We've been domesticated. We've domesticated ourselves. Like declawed cats, 99% of us wouldn't last a week out in the wild. We like to think we could. Some of us go camping, with tents, and portable stoves, and food we brought with us, and cell phones. Today, a pretty cold day, I rode the motorcycle to work... wearing heated gloves.*
I enjoy the comforts of the domesticated life. I can't wait to wriggle into my bed at night. Electricity is way better than candles for practical lighting. And showers... well, if showering were an Olympic event, the IOC would have kindly asked me to retire because my unprecedented string of gold medals was demoralizing the other athletes and ruining the sport.
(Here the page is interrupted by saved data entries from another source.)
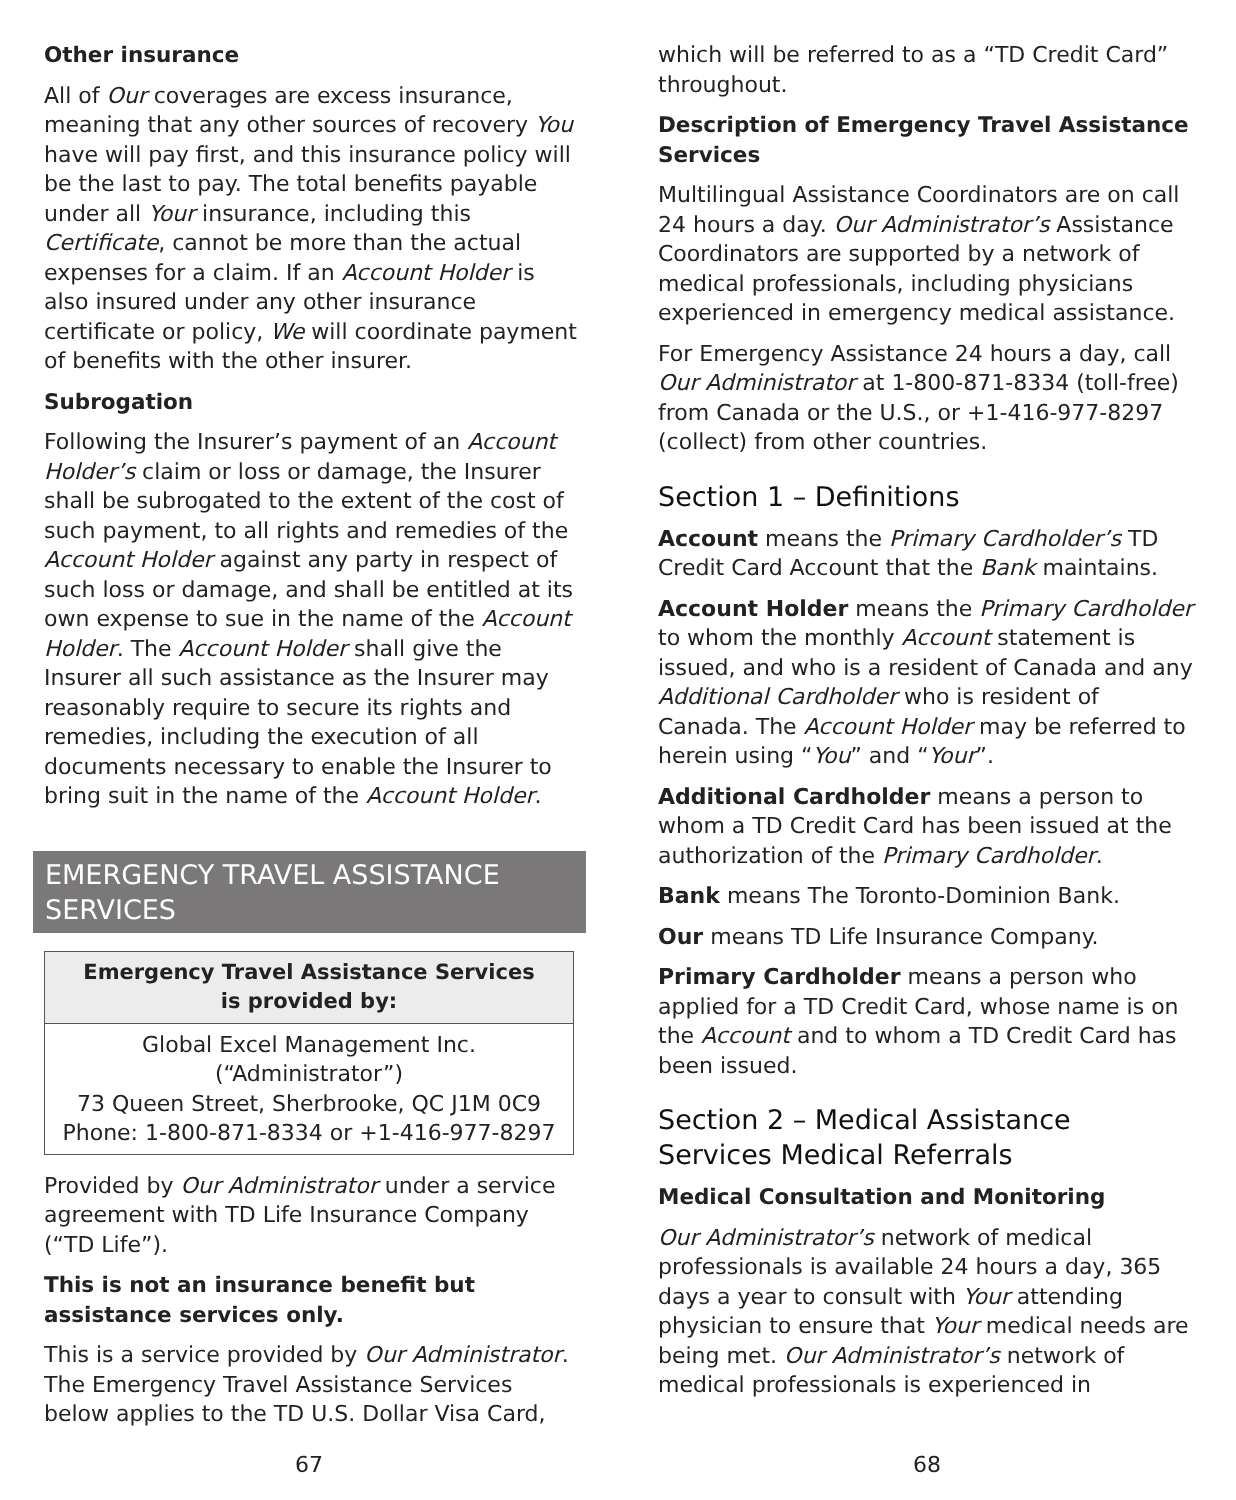Other insurance
All of Our coverages are excess insurance, meaning that any other sources of recovery You have will pay first, and this insurance policy will be the last to pay. The total benefits payable under all Your insurance, including this Certificate, cannot be more than the actual expenses for a claim. If an Account Holder is also insured under any other insurance certificate or policy, We will coordinate payment of benefits with the other insurer.
Subrogation
Following the Insurer’s payment of an Account Holder’s claim or loss or damage, the Insurer shall be subrogated to the extent of the cost of such payment, to all rights and remedies of the Account Holder against any party in respect of such loss or damage, and shall be entitled at its own expense to sue in the name of the Account Holder. The Account Holder shall give the Insurer all such assistance as the Insurer may reasonably require to secure its rights and remedies, including the execution of all documents necessary to enable the Insurer to bring suit in the name of the Account Holder.
EMERGENCY TRAVEL ASSISTANCE SERVICES
| Emergency Travel Assistance Services is provided by: |
| --- |
| Global Excel Management Inc. (“Administrator”) 73 Queen Street, Sherbrooke, QC J1M 0C9 Phone: 1-800-871-8334 or +1-416-977-8297 |
Provided by Our Administrator under a service agreement with TD Life Insurance Company (“TD Life”).
This is not an insurance benefit but assistance services only.
This is a service provided by Our Administrator. The Emergency Travel Assistance Services below applies to the TD U.S. Dollar Visa Card,
which will be referred to as a “TD Credit Card” throughout.
Description of Emergency Travel Assistance Services
Multilingual Assistance Coordinators are on call 24 hours a day. Our Administrator’s Assistance Coordinators are supported by a network of medical professionals, including physicians experienced in emergency medical assistance.
For Emergency Assistance 24 hours a day, call Our Administrator at 1-800-871-8334 (toll-free) from Canada or the U.S., or +1-416-977-8297 (collect) from other countries.
Section 1 – Definitions
Account means the Primary Cardholder’s TD Credit Card Account that the Bank maintains.
Account Holder means the Primary Cardholder to whom the monthly Account statement is issued, and who is a resident of Canada and any Additional Cardholder who is resident of Canada. The Account Holder may be referred to herein using “You” and “Your”.
Additional Cardholder means a person to whom a TD Credit Card has been issued at the authorization of the Primary Cardholder.
Bank means The Toronto-Dominion Bank.
Our means TD Life Insurance Company.
Primary Cardholder means a person who applied for a TD Credit Card, whose name is on the Account and to whom a TD Credit Card has been issued.
Section 2 – Medical Assistance Services Medical Referrals
Medical Consultation and Monitoring
Our Administrator’s network of medical professionals is available 24 hours a day, 365 days a year to consult with Your attending physician to ensure that Your medical needs are being met. Our Administrator’s network of medical professionals is experienced in
67 68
But it's good to remember that though we may be domesticated, we're still animals. Stay in touch with that inner wild nature. Get outside when it's cold. Don't resist it. Feel it on your skin. Breath it in, letting it chill your nostrils. Look up at the sky and let yourself feel small, tiny, a mere speck on the surface of a rock, only here for the blink of an eye.
Don't waste that blink insulated from the rest of the world. Get out, move around, get some poo on your thumb.
Good running,
Doug
*Heated gloves are actually quite awesome. They have extended my riding season greatly by keeping my fingers in working order while I cruise the streets.
Numbers: 1.4 miles, another rest-mile day, this one ridiculously slow, mostly because it was so dark I couldn't see where I was going in the woods.